Date: April 2019.
Source: Scientific Reports 9, 6085. https://doi.org/10.1038/s41598-019-42533-y.
Abstract: Dense surface registration, commonly used in computer science, could aid the biological sciences in accurate and comprehensive quantification of biological phenotypes. However, few toolboxes exist that are openly available, non-expert friendly, and validated in a way relevant to biologists. Here, we report a customizable toolbox for reproducible high-throughput dense phenotyping of 3D images, specifically geared towards biological use. Given a target image, a template is first oriented, repositioned, and scaled to the target during a scaled rigid registration step, then transformed further to fit the specific shape of the target using a non-rigid transformation. As validation, we use n = 41 3D facial images to demonstrate that the MeshMonk registration is accurate, with 1.26 mm average error, across 19 landmarks, between placements from manual observers and using the MeshMonk toolbox. We also report no variation in landmark position or centroid size significantly attributable to landmarking method used. Though validated using 19 landmarks, the MeshMonk toolbox produces a dense mesh of vertices across the entire surface, thus facilitating more comprehensive investigations of 3D shape variation.

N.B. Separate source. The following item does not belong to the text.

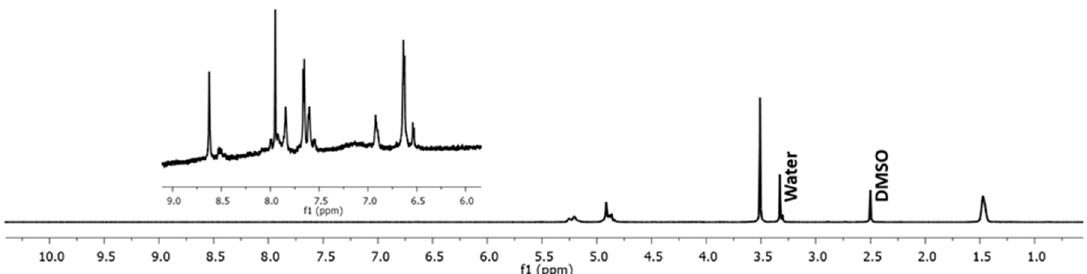
Figure 5. H 1 NMR spectrum of the copolymer SH-PLGA-PEG-FA. The peaks between 9 and 6 ppm correspond to FA protons, while the peaks between 6 and 1 ppm correspond to both PLGA and PEG.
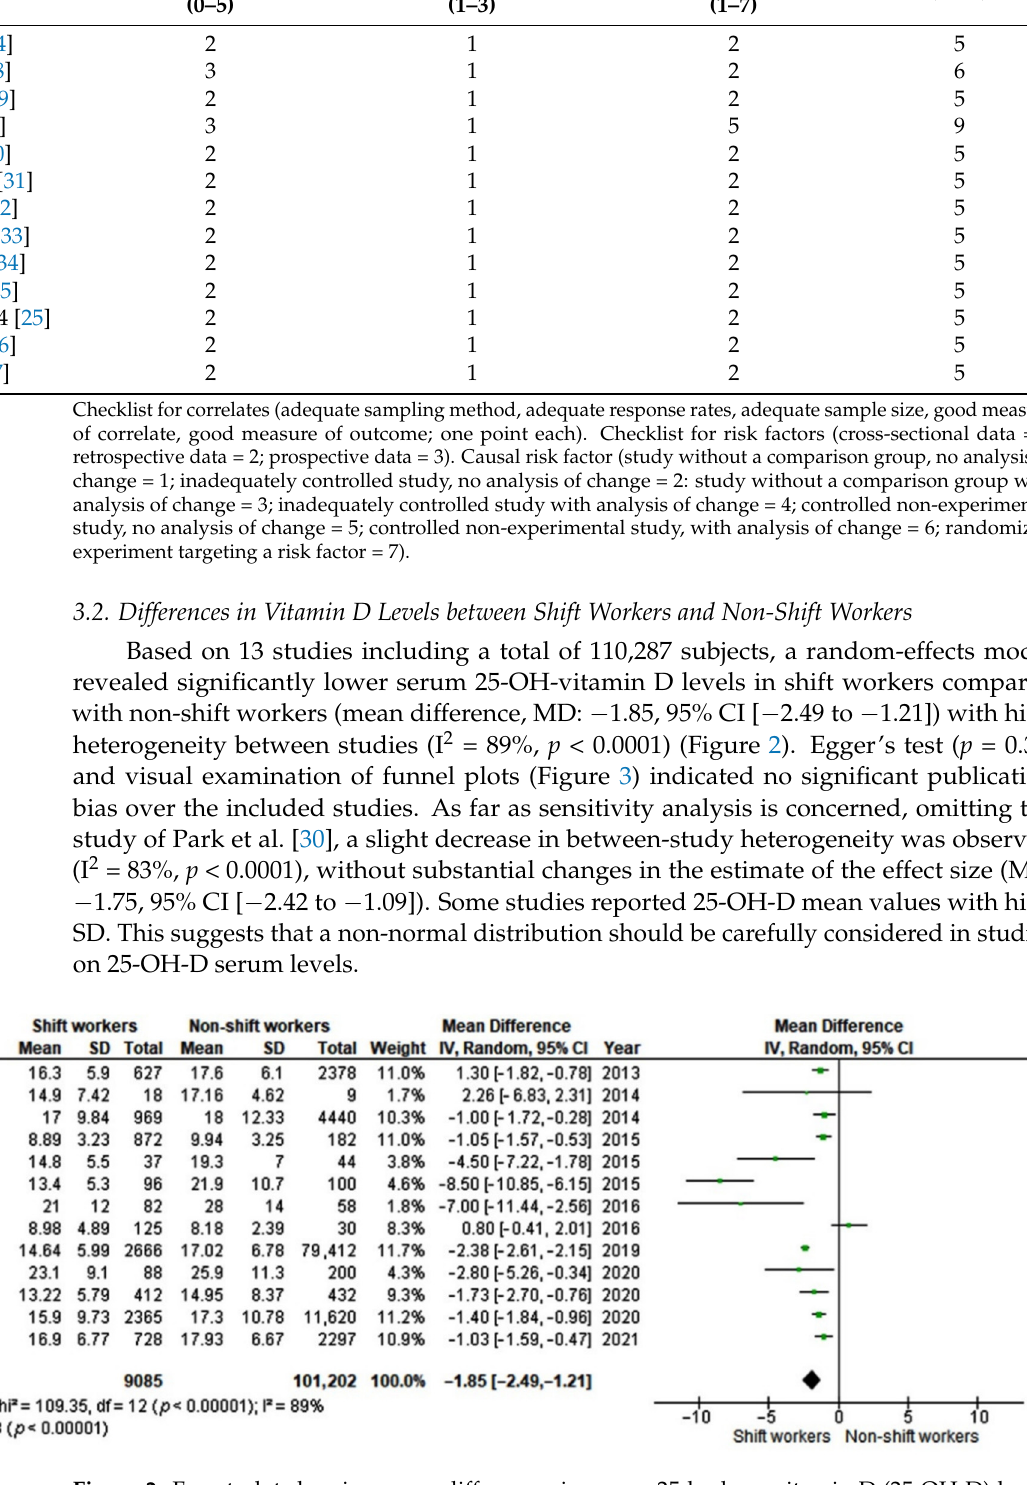
Figure 3. Funnel plot of the included studies showing no significant asymmetry. 3.3. Differences in Vitamin D Levels between Shift Workers and Non-Shift Workers—Subgroup Analysis 3.3.1. Methods of Measurement In order to explore the source of heterogeneity, a subgroup analysis according to the methods of serum 25-OH-D level measurement was performed. The test for subgroup differences indicated that there was no statistically significant subgroup effect ( p = 0.17), suggesting that the method of measurement does not modify the effect of shift work on serum vitamin D levels. However, most of studies reported vitamin D levels measured by chemiluminescent immunoassay (CLIA), whereas other methods were used in a smaller number of studies (Figure 4). In addition, in three large studies [26,28,30], the method of measurement was not specified.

This expansion opens up exciting avenues of study in assessing biological shapes to better understand their phenotypic variation, genetic and developmental underpinnings, and evolutionary history.
Article: MeshMonk: Open-source large-scale intensive 3D phenotyping.
Authors: Julie D White, Alejandra Ortega-Castrillón, Harold Matthews, Arslan A Zaidi, Omid Ekrami, Jonatan Snyders, Yi Fan, Tony Penington, Stefan Van Dongen, Mark D. Shriver, Peter Claes.